Covering an historic Berkeley City Council meeting for the Berkeley Daily Planet this week that lasted until 1 a.m., I heard the term fascist hurled repeatedly at the mayor, who was doing nothing more than limiting the audience’s free speech. Finally, one of the councilmen, who was also being limited, snapped, “Mayor I’m not one of your punks.”

The audience, who had come to jeer the mayor, loved the punk jive.

Punk defined: Punk: worthless; Punk: hoodlum or crook; Punk: passive-receptive homosexual.

Had the councilman said that the mayor, fascist or not, was butt-fucking his staff? or rather to have announced that he, the councilman, did not take it up the butt, whatever that means.

Leave such matters to Geoffry Nunberg, NPR’s resident linguist, who regularly opines on colorful colloquialisms.

Attempts to muzzle the “I’m-not-your-punk” minority councilman failed, failed brilliantly as the councilman attacked the idea that the city could legislate its citizen’s street conduct. “What’s next,” he mocked — “breathing?”

“Is this how we want to look to the world,” Max Anderson, Dist. 3. intoned.

Past movements have “expanded” our rights, Anderson said, but the mayor’s proposal “contracts” our rights.

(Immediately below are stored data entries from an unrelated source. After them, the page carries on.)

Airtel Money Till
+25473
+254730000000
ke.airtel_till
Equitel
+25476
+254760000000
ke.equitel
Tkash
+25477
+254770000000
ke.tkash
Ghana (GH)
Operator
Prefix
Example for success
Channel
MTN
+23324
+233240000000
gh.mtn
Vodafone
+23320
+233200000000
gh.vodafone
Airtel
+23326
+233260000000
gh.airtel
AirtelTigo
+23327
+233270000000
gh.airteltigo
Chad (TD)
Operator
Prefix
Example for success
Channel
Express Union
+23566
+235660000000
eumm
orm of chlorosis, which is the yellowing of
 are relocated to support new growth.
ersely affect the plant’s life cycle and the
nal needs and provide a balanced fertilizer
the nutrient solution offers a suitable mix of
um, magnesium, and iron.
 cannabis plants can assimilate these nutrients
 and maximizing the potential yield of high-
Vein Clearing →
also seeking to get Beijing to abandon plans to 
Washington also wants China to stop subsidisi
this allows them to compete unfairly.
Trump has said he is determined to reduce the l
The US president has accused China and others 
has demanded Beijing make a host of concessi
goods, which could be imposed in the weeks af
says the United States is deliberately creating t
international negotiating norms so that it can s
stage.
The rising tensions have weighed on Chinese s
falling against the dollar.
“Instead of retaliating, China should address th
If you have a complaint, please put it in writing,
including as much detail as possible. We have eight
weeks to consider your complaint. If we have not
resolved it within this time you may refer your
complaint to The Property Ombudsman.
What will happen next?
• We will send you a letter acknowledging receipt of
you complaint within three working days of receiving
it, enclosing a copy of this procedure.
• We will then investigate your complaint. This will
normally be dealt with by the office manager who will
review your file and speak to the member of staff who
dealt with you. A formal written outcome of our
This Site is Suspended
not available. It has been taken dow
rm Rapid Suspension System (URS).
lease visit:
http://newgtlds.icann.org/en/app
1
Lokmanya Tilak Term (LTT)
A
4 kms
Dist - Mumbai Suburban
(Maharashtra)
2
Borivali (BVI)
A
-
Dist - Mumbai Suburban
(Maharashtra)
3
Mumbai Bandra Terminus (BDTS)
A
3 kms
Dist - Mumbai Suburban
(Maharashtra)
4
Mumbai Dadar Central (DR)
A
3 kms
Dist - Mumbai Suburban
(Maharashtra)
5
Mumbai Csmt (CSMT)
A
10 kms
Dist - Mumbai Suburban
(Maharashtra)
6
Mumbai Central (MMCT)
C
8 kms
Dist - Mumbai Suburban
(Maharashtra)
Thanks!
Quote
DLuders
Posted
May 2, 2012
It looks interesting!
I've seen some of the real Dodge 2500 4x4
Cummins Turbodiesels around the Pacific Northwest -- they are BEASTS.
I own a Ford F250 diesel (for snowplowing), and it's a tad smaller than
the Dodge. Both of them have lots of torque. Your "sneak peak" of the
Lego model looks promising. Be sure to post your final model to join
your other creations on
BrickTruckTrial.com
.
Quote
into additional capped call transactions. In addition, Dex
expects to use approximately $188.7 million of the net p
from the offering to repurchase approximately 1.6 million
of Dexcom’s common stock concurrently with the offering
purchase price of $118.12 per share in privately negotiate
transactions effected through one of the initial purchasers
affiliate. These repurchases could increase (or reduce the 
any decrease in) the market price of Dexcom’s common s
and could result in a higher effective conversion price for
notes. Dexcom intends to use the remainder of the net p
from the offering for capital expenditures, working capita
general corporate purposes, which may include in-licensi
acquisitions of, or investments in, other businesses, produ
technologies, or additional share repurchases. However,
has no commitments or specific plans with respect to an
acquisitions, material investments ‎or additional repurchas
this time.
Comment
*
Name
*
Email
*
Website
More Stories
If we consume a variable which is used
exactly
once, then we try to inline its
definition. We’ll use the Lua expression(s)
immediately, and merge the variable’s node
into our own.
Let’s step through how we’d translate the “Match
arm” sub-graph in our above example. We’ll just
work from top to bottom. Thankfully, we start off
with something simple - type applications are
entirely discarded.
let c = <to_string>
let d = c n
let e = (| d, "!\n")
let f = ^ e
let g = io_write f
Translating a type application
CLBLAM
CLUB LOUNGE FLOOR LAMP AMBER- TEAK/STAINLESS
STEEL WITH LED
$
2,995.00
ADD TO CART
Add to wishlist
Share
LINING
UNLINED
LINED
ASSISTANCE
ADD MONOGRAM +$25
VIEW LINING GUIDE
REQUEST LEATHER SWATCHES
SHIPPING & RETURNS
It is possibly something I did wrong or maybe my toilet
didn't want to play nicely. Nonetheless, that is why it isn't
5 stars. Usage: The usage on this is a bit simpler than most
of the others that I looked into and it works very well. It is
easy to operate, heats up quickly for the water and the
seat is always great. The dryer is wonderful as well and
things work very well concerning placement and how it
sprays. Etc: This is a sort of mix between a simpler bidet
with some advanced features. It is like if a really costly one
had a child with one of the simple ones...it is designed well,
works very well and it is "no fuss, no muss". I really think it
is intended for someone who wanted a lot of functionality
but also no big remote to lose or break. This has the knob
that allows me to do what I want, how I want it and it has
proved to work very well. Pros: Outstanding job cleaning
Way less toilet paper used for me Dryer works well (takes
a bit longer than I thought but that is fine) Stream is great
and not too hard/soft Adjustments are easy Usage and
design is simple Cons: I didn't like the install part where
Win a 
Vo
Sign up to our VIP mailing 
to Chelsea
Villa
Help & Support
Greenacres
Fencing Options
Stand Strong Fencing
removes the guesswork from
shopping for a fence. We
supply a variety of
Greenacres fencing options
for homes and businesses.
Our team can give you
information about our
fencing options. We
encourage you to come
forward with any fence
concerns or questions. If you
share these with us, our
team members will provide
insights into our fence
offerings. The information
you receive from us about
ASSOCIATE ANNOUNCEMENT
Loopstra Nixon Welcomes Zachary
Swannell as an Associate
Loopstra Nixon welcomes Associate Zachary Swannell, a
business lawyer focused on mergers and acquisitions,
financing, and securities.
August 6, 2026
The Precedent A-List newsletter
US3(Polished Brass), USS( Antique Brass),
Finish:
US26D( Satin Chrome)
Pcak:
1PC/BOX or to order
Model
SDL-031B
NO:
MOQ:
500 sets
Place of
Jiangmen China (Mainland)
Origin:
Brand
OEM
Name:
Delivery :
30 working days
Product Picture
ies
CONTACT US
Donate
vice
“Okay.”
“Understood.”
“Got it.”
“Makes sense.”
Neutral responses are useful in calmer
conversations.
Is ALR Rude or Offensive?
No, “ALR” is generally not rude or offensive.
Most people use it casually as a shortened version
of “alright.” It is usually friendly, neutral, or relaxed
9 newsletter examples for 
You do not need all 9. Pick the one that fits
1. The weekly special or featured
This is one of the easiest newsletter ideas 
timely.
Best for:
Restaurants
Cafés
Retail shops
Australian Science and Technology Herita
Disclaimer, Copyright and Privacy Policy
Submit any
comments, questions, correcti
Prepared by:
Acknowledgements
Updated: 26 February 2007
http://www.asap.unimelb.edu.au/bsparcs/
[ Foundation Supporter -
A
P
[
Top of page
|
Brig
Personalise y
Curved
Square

This is no profile in courage; a profile in courage would be to resist this,” the fiery councilman roared.

Winners (mayor in hat), and losers, Kriss Worthington, left) - 1 a.m. after rowdy council meeting. Photo by Ted Friedman.

So if you read, over your morning coffee that Berkeley has sold out to corporate interests know that it put up a magnificent fight, even if it lost the corporate wars years ago.


Dropout drew an all-nighter on this wee hours yarn.